During the standoff, they checked the car’s license plates and learned it was reported in connection to a burglary in San Francisco the night before and had been involved in a police chase.
Sergeant Wilson Lau then came up with a plan for two officers to distract Hogg through the broken passenger side window while another officer broke the driver’s side window with a crowbar. Rhodes was to provide lethal cover from the front of the car, pointing her gun at Hogg through the windshield. Officer Daniel Cornejo-Valdivia was assigned to hit Hogg with a Taser as soon as the window was shattered. Cornejo-Valdivia yelled “Taser, Taser” and fired after the window was broken, but he didn’t realize Hogg had been shot by Rhodes until after they pulled him through the broken window.
There were differing accounts among the officers as to whether Hogg had actually been hit with the Taser as he was shot by Rhodes.
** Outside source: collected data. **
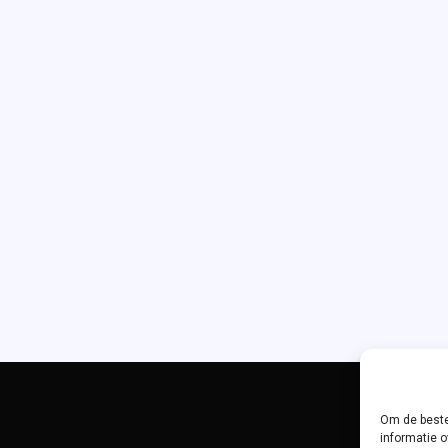
Me
Met
Rust
,
Onbetrouwb
,
Vermiste
Meisjes
,
Xander
Uitgevers
Om de beste
informatie o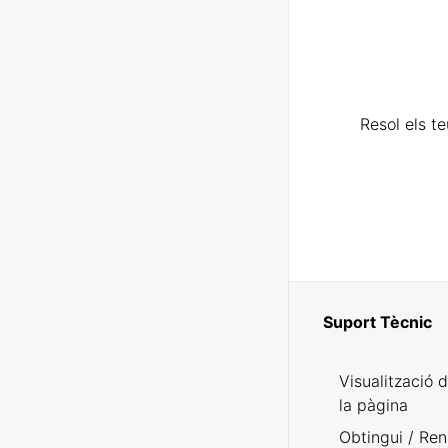
Resol els t
Suport Tècnic
Visualització 
la pàgina
Obtingui / Ren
Rhodes told investigators that Taser prongs were still in Hogg as the other officers pulled him through the broken driver’s side window. But Cornejo-Valdivia, the officer who fired the Taser, was unsure whether he hit Hogg. At least one other officer said Hogg was not hit with the Taser.
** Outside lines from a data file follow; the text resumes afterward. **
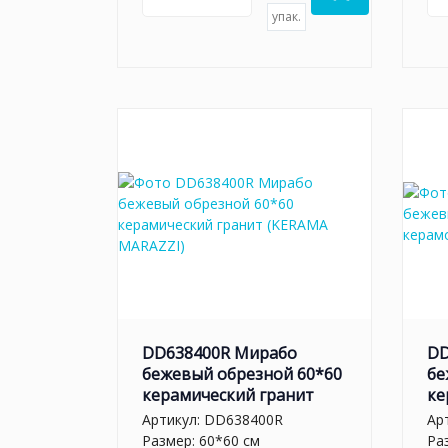
упак.
DD638400R Мирабо
DD
бежевый обрезной 60*60
бе
керамический гранит
ке
Артикул:
DD638400R
Ар
Размер: 60*60 см
Ра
There also seems to be some doubt as to whether Rhodes yelled commands at Hogg before shooting him. According to the DA’s summary of the shooting, Rhodes yelled “put your hands up” twice before she shot, but when she was interviewed Rhodes said she didn’t remember yelling any commands.
Radio traffic indicates police moved in to take Hogg into custody just before 8:45 a.m. “They’re taking the suspect into custody right now,” one officer said over the radio. Moments later an officer can be heard saying “get medical here right now.”
Hogg was rushed to a hospital but died later that day. An autopsy showed he had a single bullet wound in his chest. The round had damaged his kidney, lungs and aorta before becoming lodged in his spine. There was alcohol and opioid pain medication found in his system. Hogg had been shot once before in an undated incident, according to his autopsy report. Another bullet from the previous shooting was found still lodged in his right pubic bone. The bullet fired from officer Rhodes’ gun was determined to be his cause of death.
Since the shooting, two separate lawsuits have been filed in federal court by Hogg’s survivors. The first, filed on October 30, is on behalf of Hogg’s mother, Allene Hutchinson and his unnamed daughter with Desiree Richards. The other was filed on April 2 on behalf of Hogg’s unnamed son, who has a different guardian, Teandre Butler.
“We don’t think the shooting was justified,” said Burris, who represents the family in the second lawsuit. Burris said the officers used improper tactics of confrontation in shooting beanbags at the car, breaking out the windows and firing a Taser at Hogg in an effort to wake him up. “What do you expect the person to do?”